* **TASK REQUIREMENTS**: Turn every line in the records below into one numbered list, leaving out any blank lines.
***
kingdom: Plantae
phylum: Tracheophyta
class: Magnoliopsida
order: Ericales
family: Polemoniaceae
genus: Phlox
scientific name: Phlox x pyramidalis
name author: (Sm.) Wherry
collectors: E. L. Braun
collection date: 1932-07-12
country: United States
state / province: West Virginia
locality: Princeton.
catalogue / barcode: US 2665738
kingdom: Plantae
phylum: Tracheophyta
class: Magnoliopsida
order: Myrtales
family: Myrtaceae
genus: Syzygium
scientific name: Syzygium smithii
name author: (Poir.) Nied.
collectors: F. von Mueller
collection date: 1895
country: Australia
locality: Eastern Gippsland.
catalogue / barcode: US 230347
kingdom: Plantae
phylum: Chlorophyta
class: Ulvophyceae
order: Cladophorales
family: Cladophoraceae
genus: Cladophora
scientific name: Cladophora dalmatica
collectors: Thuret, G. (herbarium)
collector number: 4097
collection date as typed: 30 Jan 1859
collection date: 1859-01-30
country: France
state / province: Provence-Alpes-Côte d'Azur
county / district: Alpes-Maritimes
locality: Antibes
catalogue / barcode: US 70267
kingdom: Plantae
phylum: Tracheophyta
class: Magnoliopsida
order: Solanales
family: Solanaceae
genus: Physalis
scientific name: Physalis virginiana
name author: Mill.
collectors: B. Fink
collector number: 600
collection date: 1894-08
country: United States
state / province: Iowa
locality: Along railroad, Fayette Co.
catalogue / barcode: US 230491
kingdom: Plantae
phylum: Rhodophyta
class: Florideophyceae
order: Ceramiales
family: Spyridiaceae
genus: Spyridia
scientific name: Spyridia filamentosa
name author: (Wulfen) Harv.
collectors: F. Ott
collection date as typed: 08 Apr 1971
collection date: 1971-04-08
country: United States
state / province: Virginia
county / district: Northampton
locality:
***
* **WRITTEN ANSWER**:
1. kingdom: Plantae
2. phylum: Tracheophyta
3. class: Magnoliopsida
4. order: Ericales
5. family: Polemoniaceae
6. genus: Phlox
7. scientific name: Phlox x pyramidalis
8. name author: (Sm.) Wherry
9. collectors: E. L. Braun
10. collection date: 1932-07-12
11. country: United States
12. state / province: West Virginia
13. locality: Princeton.
14. catalogue / barcode: US 2665738
15. kingdom: Plantae
16. phylum: Tracheophyta
17. class: Magnoliopsida
18. order: Myrtales
19. family: Myrtaceae
20. genus: Syzygium
21. scientific name: Syzygium smithii
22. name author: (Poir.) Nied.
23. collectors: F. von Mueller
24. collection date: 1895
25. country: Australia
26. locality: Eastern Gippsland.
27. catalogue / barcode: US 230347
28. kingdom: Plantae
29. phylum: Chlorophyta
30. class: Ulvophyceae
31. order: Cladophorales
32. family: Cladophoraceae
33. genus: Cladophora
34. scientific name: Cladophora dalmatica
35. collectors: Thuret, G. (herbarium)
36. collector number: 4097
37. collection date as typed: 30 Jan 1859
38. collection date: 1859-01-30
39. country: France
40. state / province: Provence-Alpes-Côte d'Azur
41. county / district: Alpes-Maritimes
42. locality: Antibes
43. catalogue / barcode: US 70267
44. kingdom: Plantae
45. phylum: Tracheophyta
46. class: Magnoliopsida
47. order: Solanales
48. family: Solanaceae
49. genus: Physalis
50. scientific name: Physalis virginiana
51. name author: Mill.
52. collectors: B. Fink
53. collector number: 600
54. collection date: 1894-08
55. country: United States
56. state / province: Iowa
57. locality: Along railroad, Fayette Co.
58. catalogue / barcode: US 230491
59. kingdom: Plantae
60. phylum: Rhodophyta
61. class: Florideophyceae
62. order: Ceramiales
63. family: Spyridiaceae
64. genus: Spyridia
65. scientific name: Spyridia filamentosa
66. name author: (Wulfen) Harv.
67. collectors: F. Ott
68. collection date as typed: 08 Apr 1971
69. collection date: 1971-04-08
70. country: United States
71. state / province: Virginia
72. county / district: Northampton
73. locality:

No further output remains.